We recognize five bioregions that best account for the distribution of the sampled species in Belidae: Neotropical region (N), Australian region (A), tropical Pacific islands (I), Oriental region (O) and Palearctic + Ethiopian regions (P) (Tab. S1). We performed an event-based likelihood-ancestral-area estimation using BioGeoBEARS (Matzke, 2014). Three models were used: (1) DEC (Dispersal Extinction Cladogenesis (Ree & Smith, 2008)), (2) DIVALIKE (a likelihood-based implementation of dispersal vicariance analysis, originally parsimony-based (Ronquist, 1997)), (3) BAYAREALIKE (a likelihood implementation of BayArea, originally Bayesian (Landis et al., 2013)). All models were also evaluated under a constrained analysis (M1), in which we considered palaeogeographical events that occurred in the past 160 Ma over four-time slices (160–125 Ma, 125–35 Ma, 35–28 Ma, 28 Ma to present; sliced by three events: separation of East and West Gondwana, separation of South America and Australia (McIntyre et al., 2017), origin of Hawaii islands (Price & Clague, 2007)) and geographical distance variation for a total of six scenarios. The maximum allowed ancestral area was restricted to two. Time slices for geographical events used were those of McIntyre et al. (2017). The Akaike Information Criterion (AIC (Burnham & Anderson, 1998)) and the corrected Akaike Information Criterion (AICc (Burnham & Anderson, 2002)) were calculated to select the best-fitting model.

Supplementary figures

(a) Belidae phylogenetic tree inferred from the 33t424g matrix via maximum likelihood (ML), partitioned by gene and codon position. Squares along branches are ML SH-aLRT and UFBoot values. Supporting values are based on the 33t424g matrix for 1–3 and the 33t423g matrix for 4–6. Partitioned by gene and codon position for 1 and 4, partitioned by gene for 2 and 5, and unpartitioned for 3 and 6. (b) Four-cluster likelihood mapping (FcLM) result based on the 33t424g matrix. (c) FcLM result based on the 33t423g matrix.

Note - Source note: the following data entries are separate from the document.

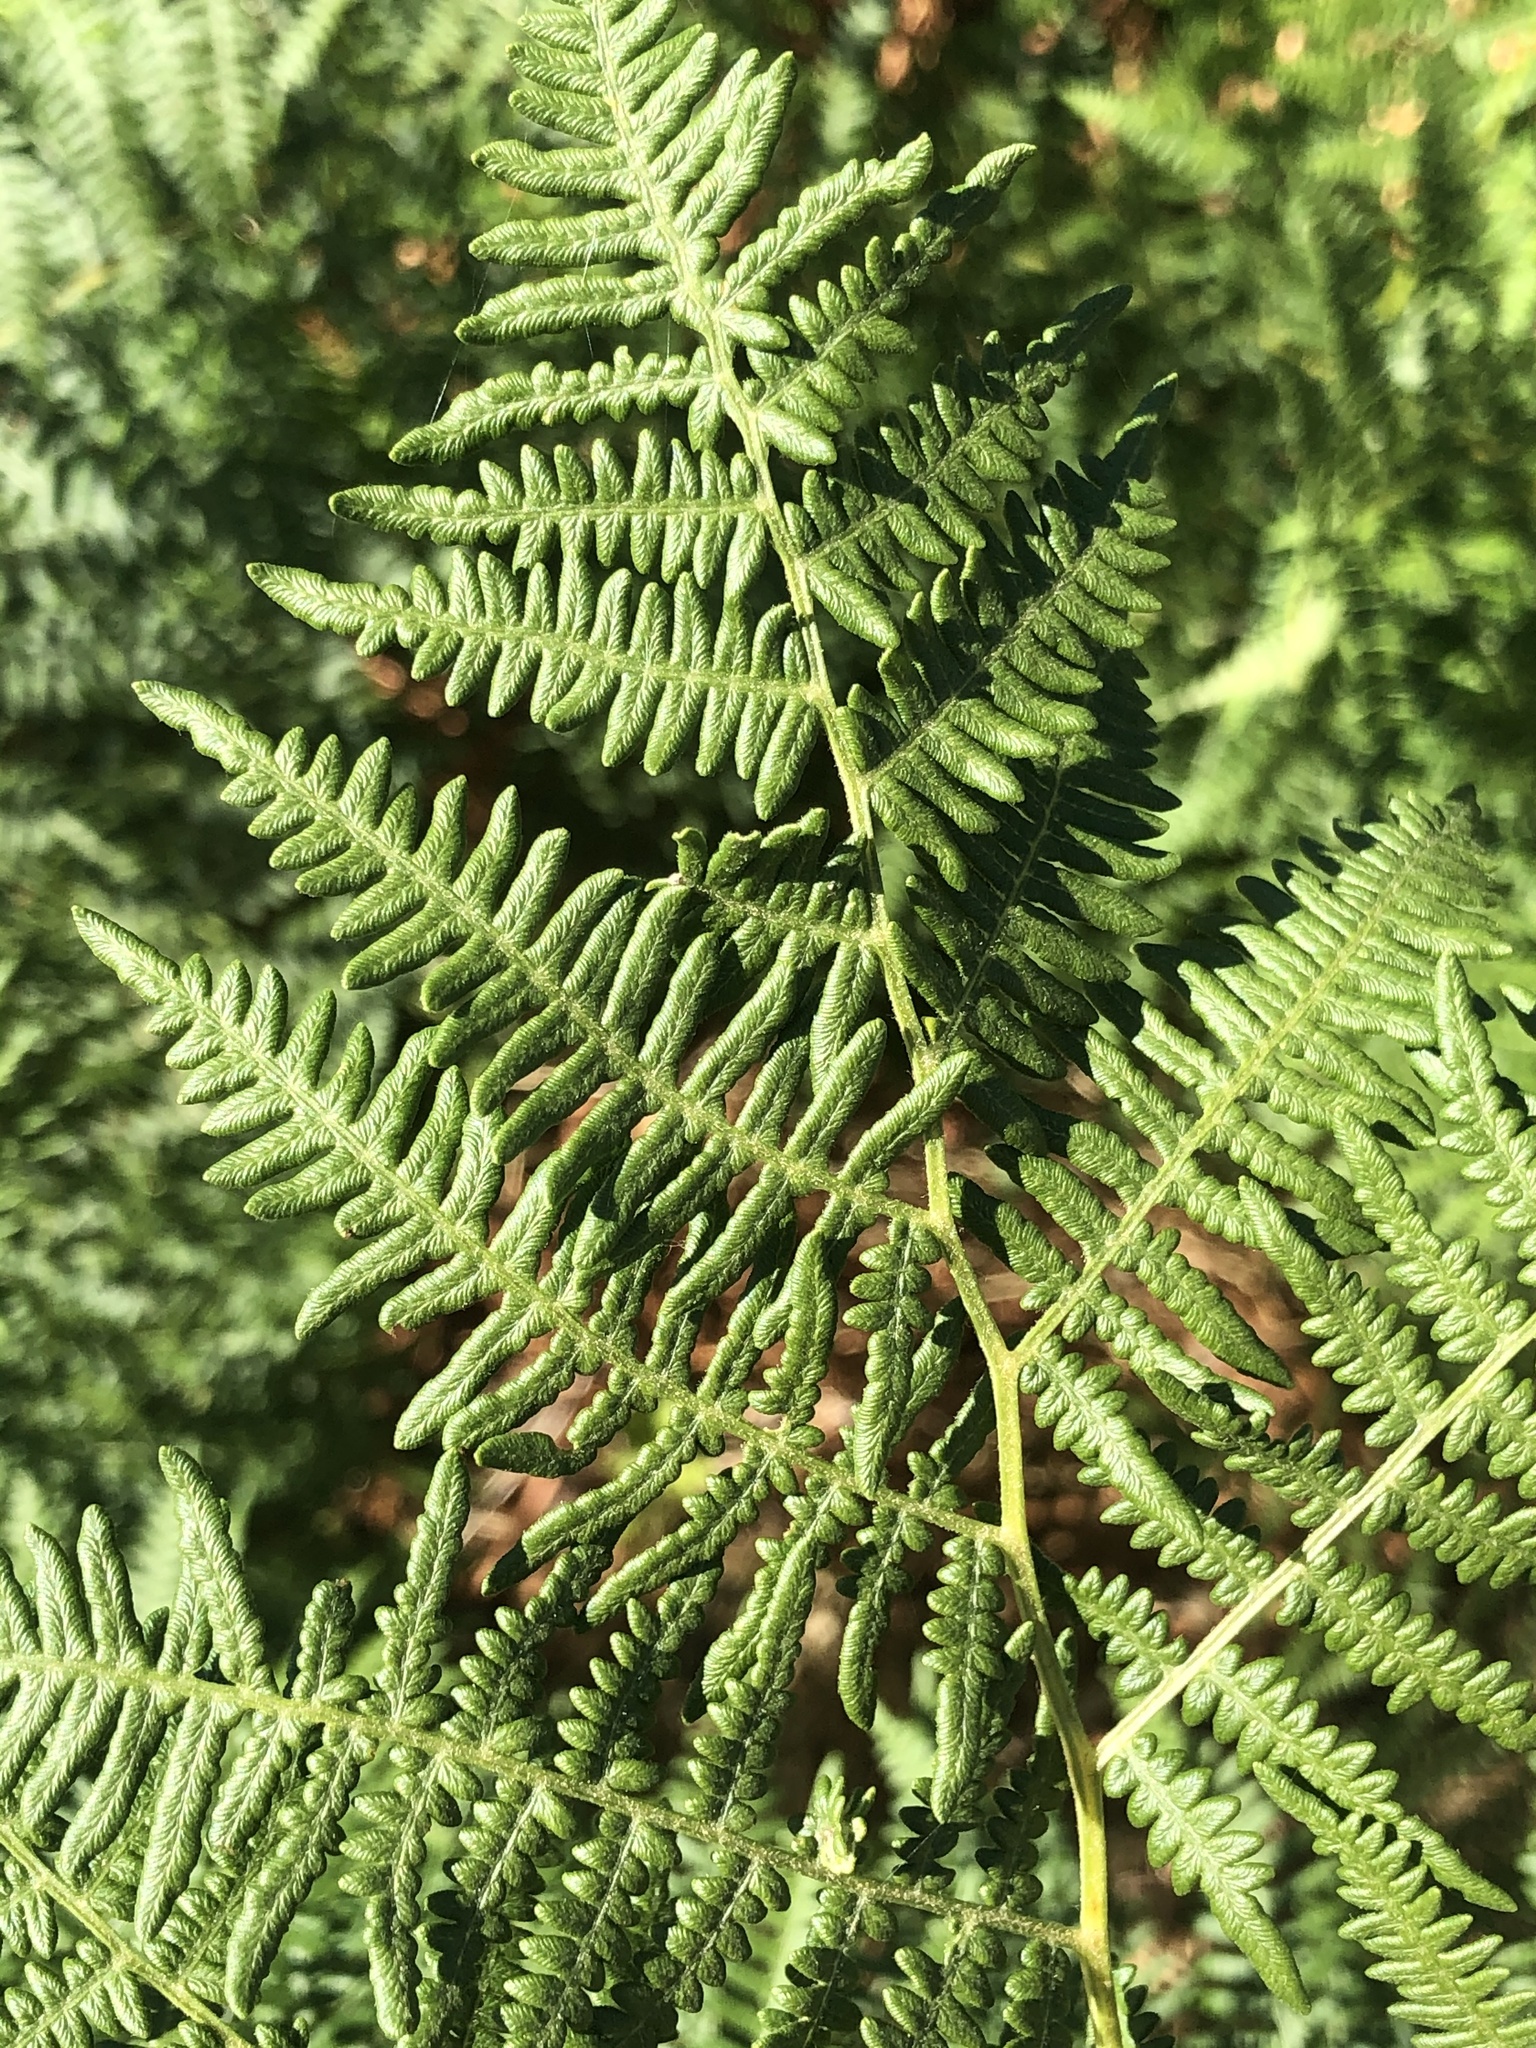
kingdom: Plantae
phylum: Tracheophyta
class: Polypodiopsida
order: Polypodiales
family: Dennstaedtiaceae
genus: Pteridium
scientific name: Pteridium aquilinum
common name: Bracken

Topology generated by maximum likelihood (ML) analysis of the 46t424g matrix partitioned by gene, with node numbers.

Acknowledgements

This study was funded by grants from the United States National Science Foundation DEB:1355169 and 2110053 to DDM. XL was supported by the 2115 Talent Development Program of China Agricultural University. AEM acknowledges support by CONICET through grant PIP 3108. The authors acknowledge the China Agricultural University and the University of Memphis for providing high-performance computing platforms and support that contributed to the research results reported in this study.